+++ SELECTED EXCERPT +++

Literature is a speck of hope in the age of Kyle Rittenhouse

by
Shaul Magid
September 10, 2020
Ralph Gatti/AFP via Getty Images
American novelist, writer, playwright, poet, essayist, and civil rights activist James Baldwin poses at his home in Saint-Paul-de-Vence, southern France, on Nov. 6, 1979Ralph Gatti/AFP via Getty Images
“We must tell the truth till we can no longer bear it.”
—James Baldwin

Of all the horrifying videos I have seen lately, the most horrifying was the one in which 17-year-old Kyle Rittenhouse, a semi-automatic wrapped over his shoulder, walks by police officers in Kenosha, Wisconsin, arms raised, as if to surrender, as police wave him by. In the video you can hear people screaming, “That guy just shot someone!” I guess when you’re white and you hold up your hands it means you must be innocent. If you’re Black it may be the last thing you do. Kyle Rittenhouse is not an anomaly. He knows his privilege, he knows his police, and he knows his president. If Rittenhouse was Black, he would probably not be alive today.

+++

▸ TASK LIST
[A] From the Kyle Rittenhouse article, reproduce the passage from "Of all the horrifying" up to and including "be alive today." word for word.
[B] According to the Kyle Rittenhouse article, in what city and state was Rittenhouse filmed walking past police officers?

+++ DATA +++

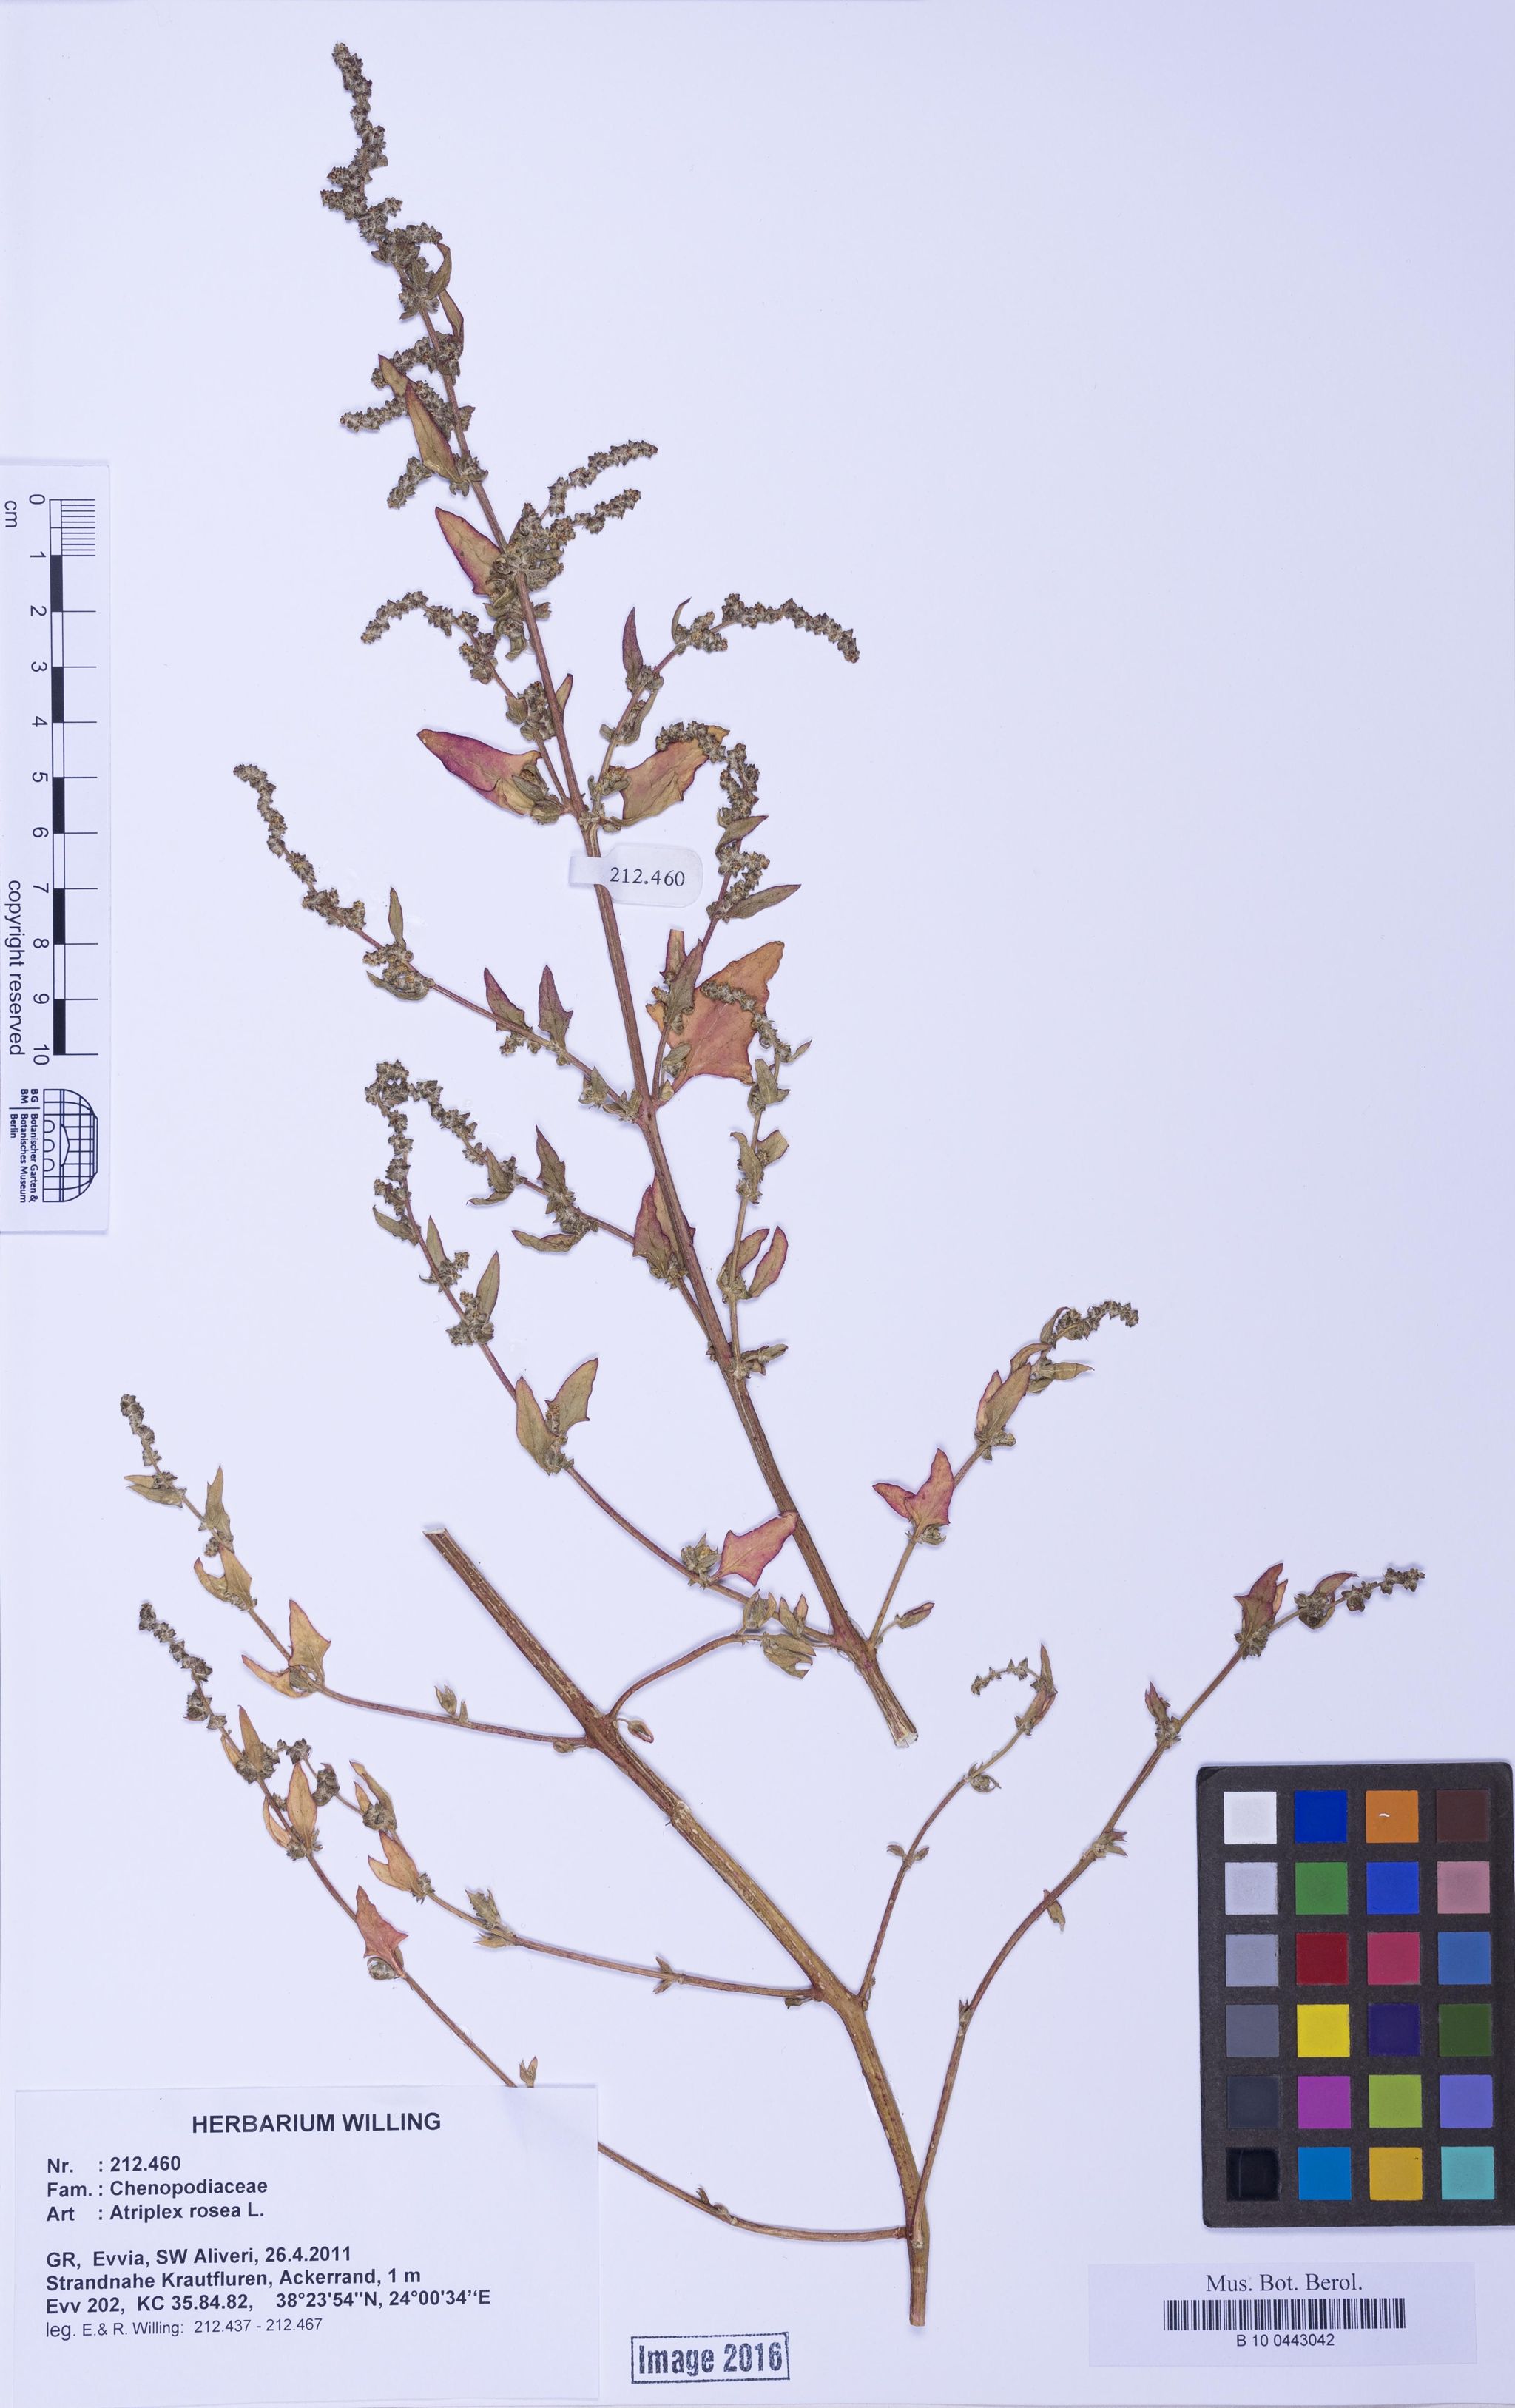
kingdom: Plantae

+++

▸ SOLUTIONS IN ORDER
[A]
Of all the horrifying videos I have seen lately, the most horrifying was the one in which 17-year-old Kyle Rittenhouse, a semi-automatic wrapped over his shoulder, walks by police officers in Kenosha, Wisconsin, arms raised, as if to surrender, as police wave him by. In the video you can hear people screaming, “That guy just shot someone!” I guess when you’re white and you hold up your hands it means you must be innocent. If you’re Black it may be the last thing you do. Kyle Rittenhouse is not an anomaly. He knows his privilege, he knows his police, and he knows his president. If Rittenhouse was Black, he would probably not be alive today.

[B] Kenosha, Wisconsin.